> Task requirements
Your answer is a number only: how many lines in the data below contain "well"?
___ Input for this task
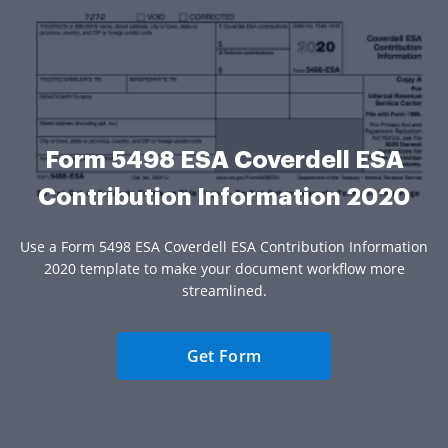
Form 5498 ESA Coverdell ESA
Contribution Information 2020
Use a Form 5498 ESA Coverdell ESA Contribution Information
2020 template to make your document workflow more
streamlined.
Get Form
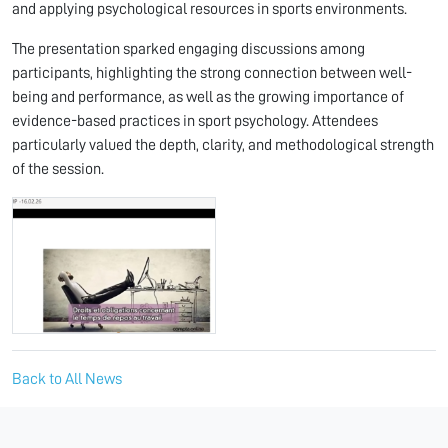
and applying psychological resources in sports environments.
The presentation sparked engaging discussions among
participants, highlighting the strong connection between well-
being and performance, as well as the growing importance of
evidence-based practices in sport psychology. Attendees
particularly valued the depth, clarity, and methodological strength
of the session.
Back to All News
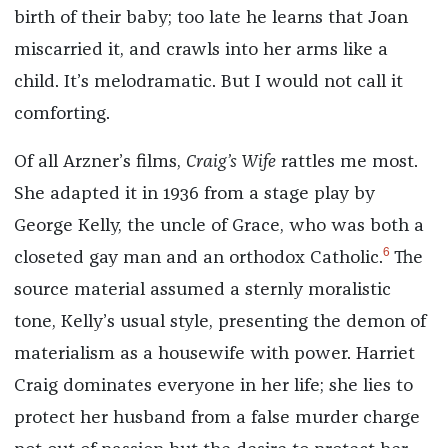
birth of their baby; too late he learns that Joan
miscarried it, and crawls into her arms like a
child. It’s melodramatic. But I would not call it
comforting.
Of all Arzner’s films,
Craig’s Wife
rattles me most.
She adapted it in 1936 from a stage play by
George Kelly, the uncle of Grace, who was both a
6
closeted gay man and an orthodox Catholic.
The
source material assumed a sternly moralistic
tone, Kelly’s usual style, presenting the demon of
materialism as a housewife with power. Harriet
Craig dominates everyone in her life; she lies to
protect her husband from a false murder charge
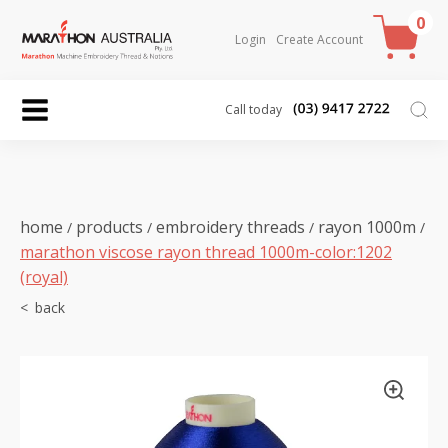
0
Login
Create Account
Call today
home
products
embroidery threads
rayon 1000m
/
/
/
/
marathon viscose rayon thread 1000m-color:1202
(royal)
______
> Written reply
2